2. The Post Birthday World, by Lionel Shriver
Another life split caused by a romantic decision. I was going to link to the blog where I discussed the book at our in-store lit group, but I wasn't consistently recapping the meetings in January 2010.
3. The Repeat Year, by Andrea Lochen
This Wauwatosa resident is going to be appearing at Boswell on May 16, along with Madison's Dale Kushner, for her novel, The Conditions of Love. In Lochen's book, a woman wakes up in her boyfriend's bed and realizes that the very bad year she just experienced has gone away. She gets a do over. The book releases on May 7.
4. The Original 1982, by Lori Carson
This is a book I found on our galley shelf and is coming out on May 28. An aspiring singer makes a big decision, and the book splits in two. The story is said to have a 1980s New York music vibe.

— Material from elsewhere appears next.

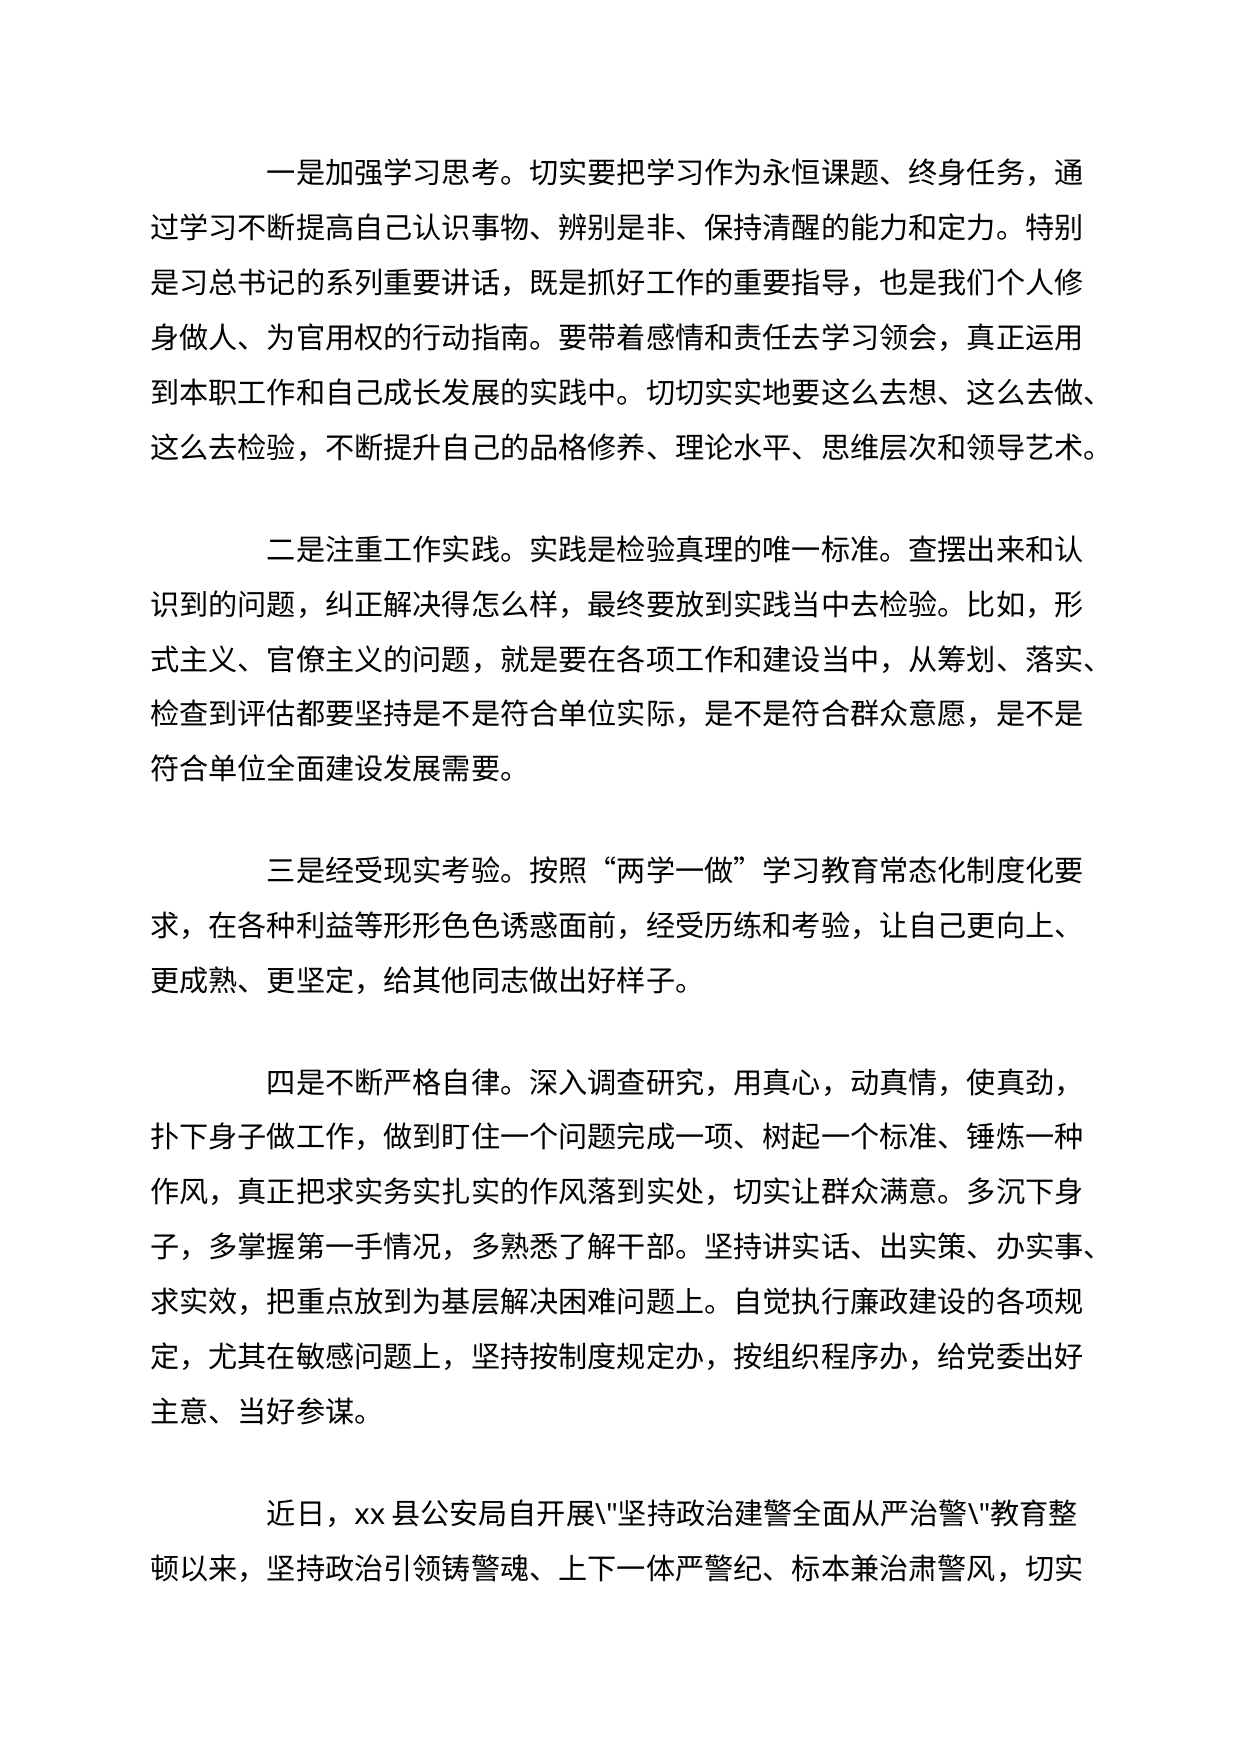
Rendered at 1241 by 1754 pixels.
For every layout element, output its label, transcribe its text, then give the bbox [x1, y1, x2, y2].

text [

5. So to that I add Life After Life, by Kate Atkinson. Just in case you haven't read all the press about her new novel, here is Sharon's recommendation.

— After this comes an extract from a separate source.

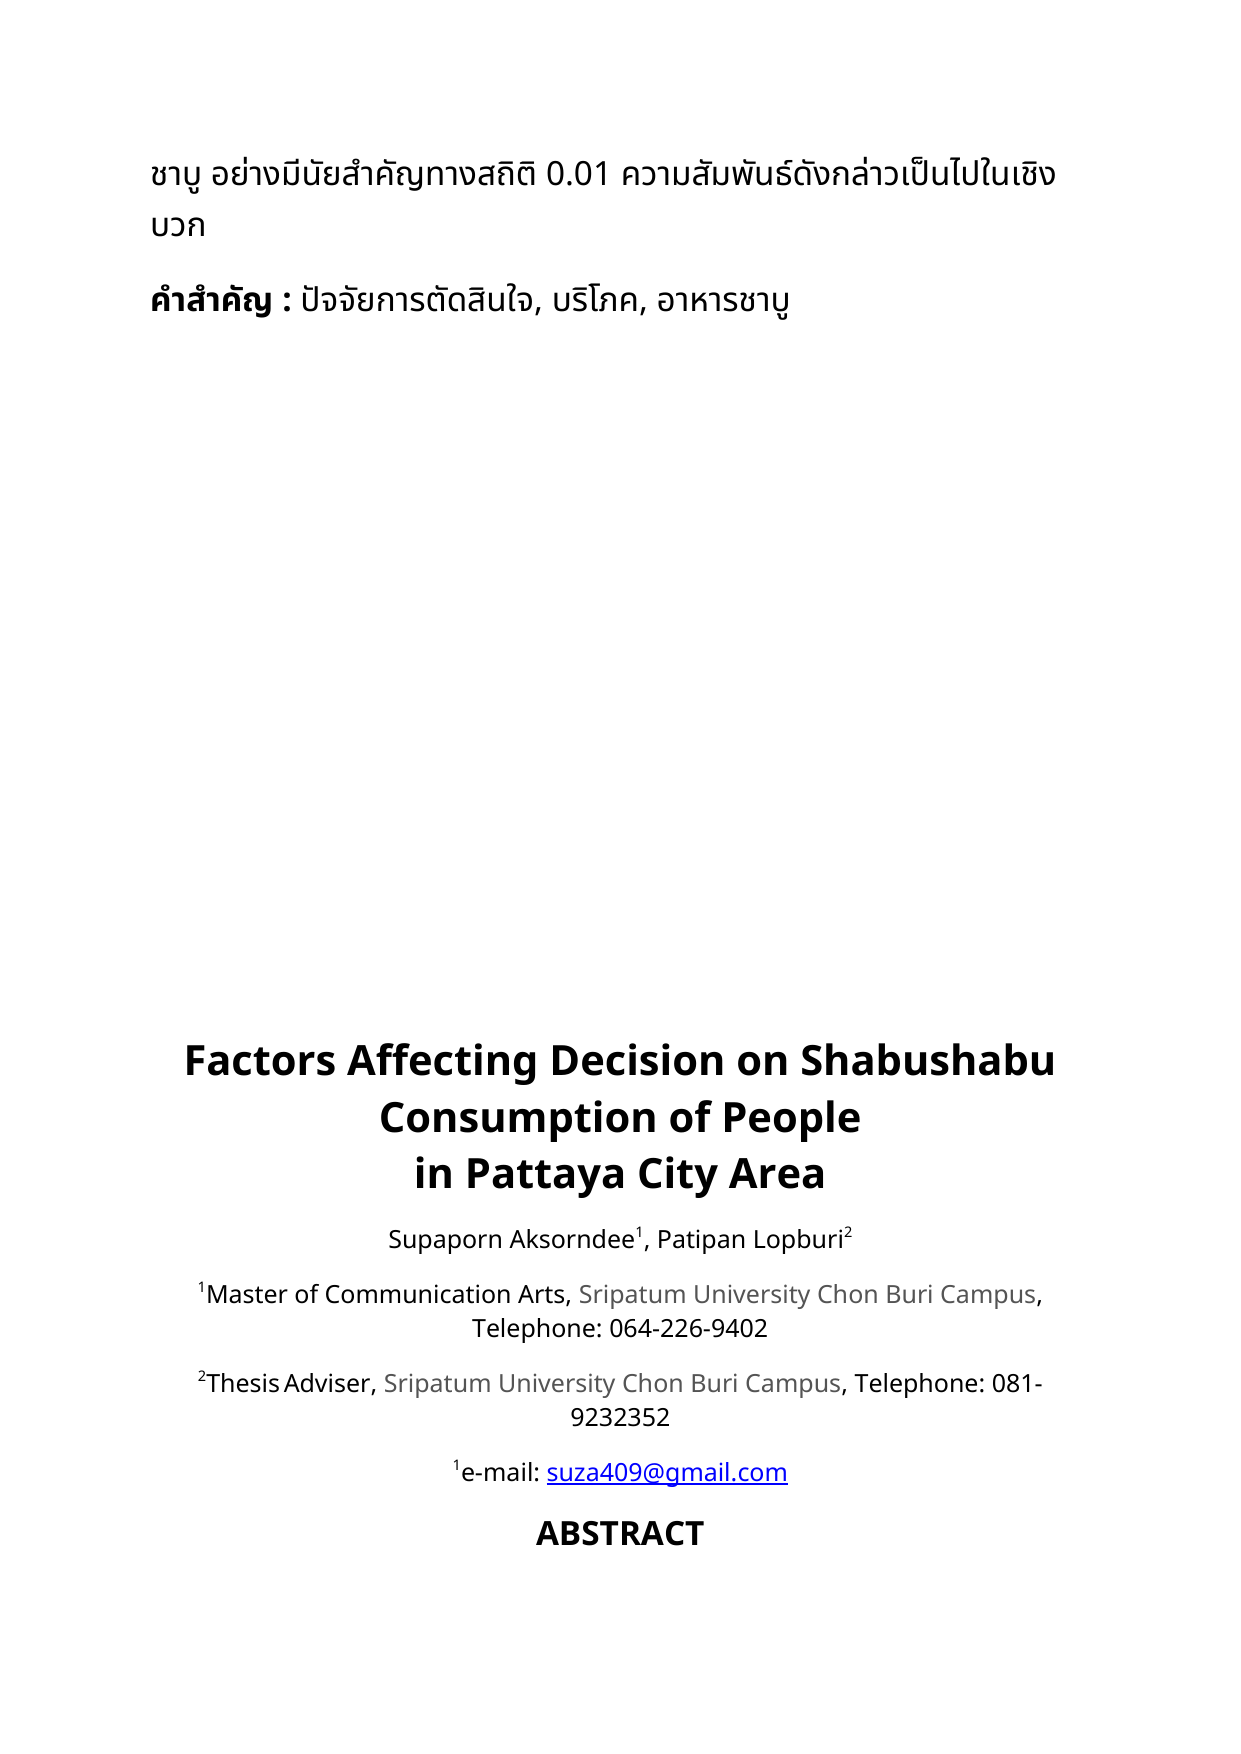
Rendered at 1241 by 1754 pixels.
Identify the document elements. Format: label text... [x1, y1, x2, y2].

"Kate Atkinson takes a departure from her mysteries to write an enchantingly written and intricately wrought story of the life and many deaths of Ursula Todd. Ursula is born in 1911 and when she dies, in a twist on reincarnation, she is reborn as herself at the same time, with the same family. Sometimes Ursula learns things to prevent a tragedy in the next life, and sometimes she doesn’t. Questions arise about the role of fate and simple timing in everyone’s life. Kate Atkinson has outdone herself in her latest novel." Thanks, Sharon!

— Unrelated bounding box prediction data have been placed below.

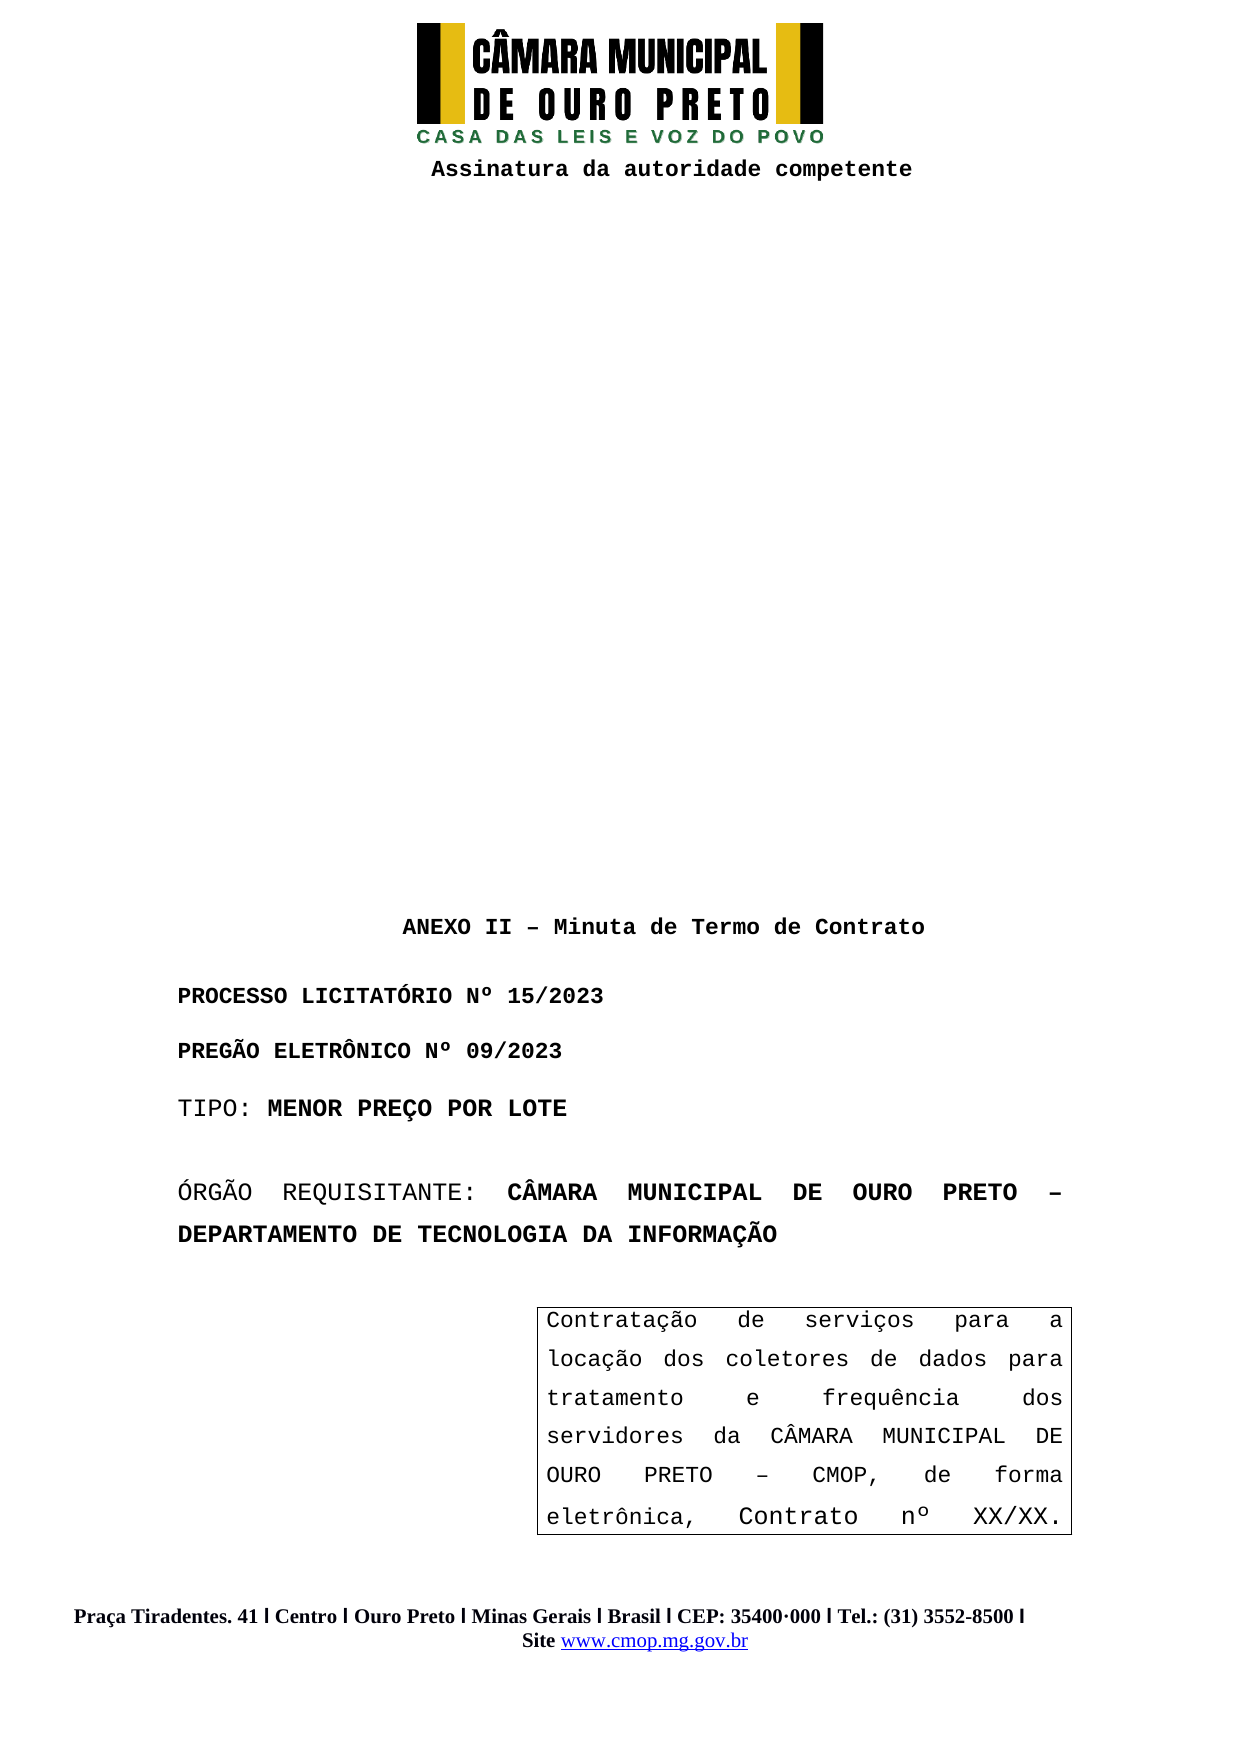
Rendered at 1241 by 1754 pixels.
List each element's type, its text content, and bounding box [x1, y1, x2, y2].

text PROCESSO LICITATÓRIO Nº 15/2023 [177, 984, 1063, 1010]
text ANEXO II – Minuta de Termo de Contrato [402, 915, 1063, 941]
picture [417, 23, 824, 147]
text Contratação de serviços para a locação dos coletores de dados para tratamento e frequência dos servidores da CÂMARA MUNICIPAL DE OURO PRETO – CMOP, de forma eletrônica, Contrato nº XX/XX. Processo Licitatório n° 15/2023. Pregão Eletrônico n° 09/2023 [538, 1308, 1071, 1534]
text ÓRGÃO REQUISITANTE: CÂMARA MUNICIPAL DE OURO PRETO – DEPARTAMENTO DE TECNOLOGIA DA INFORMAÇÃO [177, 1179, 1063, 1250]
text Assinatura da autoridade competente [281, 158, 1063, 184]
text TIPO: MENOR PREÇO POR LOTE [177, 1095, 1063, 1123]
text PREGÃO ELETRÔNICO Nº 09/2023 [177, 1039, 1063, 1066]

In my head, I have very strong feelings about what makes this genre of "personal alternate history" distinctive. In traditional alternative history, personified on the literary side by Philip Roth's The Plot Against America or Michael Chabon's The Yiddish Policeman's Union, it's a what if question that is answered once. Another example is the old television series "Sliders" where the what if question was asked again and again. But in personal alternate history, it's the character's decision that changes the world, the world doesn't change the character. See the distinction?
As you know, Kate Atkinson is appearing at the Milwaukee Public Market (400 N. Water St) on Friday, April 19, 6:30 pm for the Milwaukee Public Library's Fill the Shelves fundraiser. This is the only time of year you can purchase a book for inclusion in the Milwaukee Public Library's circulation with a personal bookplate. You can make the donation the night of the event, and afterwards at both the Katie Gingrass Gallery and also at Boswell. How could I not include this pitch? Visit our upcoming events here.
So here's the thing. The more I do research on this, the more films I come up with that fit the bill. I decided "It's a Wonderful Life" fell short, because it's more of "A Christmas Carol" trope; the alternative is not seen as an equal reality. But "Run Lola Run" definitely fits the bill.
How am I supposed to make a display without a list of books? Can you help me come up with more? I will add these suggestions to the blog over the next few days.
a. Our friend John offered Italo Calvino's If On a Winter's Night, A Traveler. Boy, I have to take a month off and read everything Italo Calvino wrote.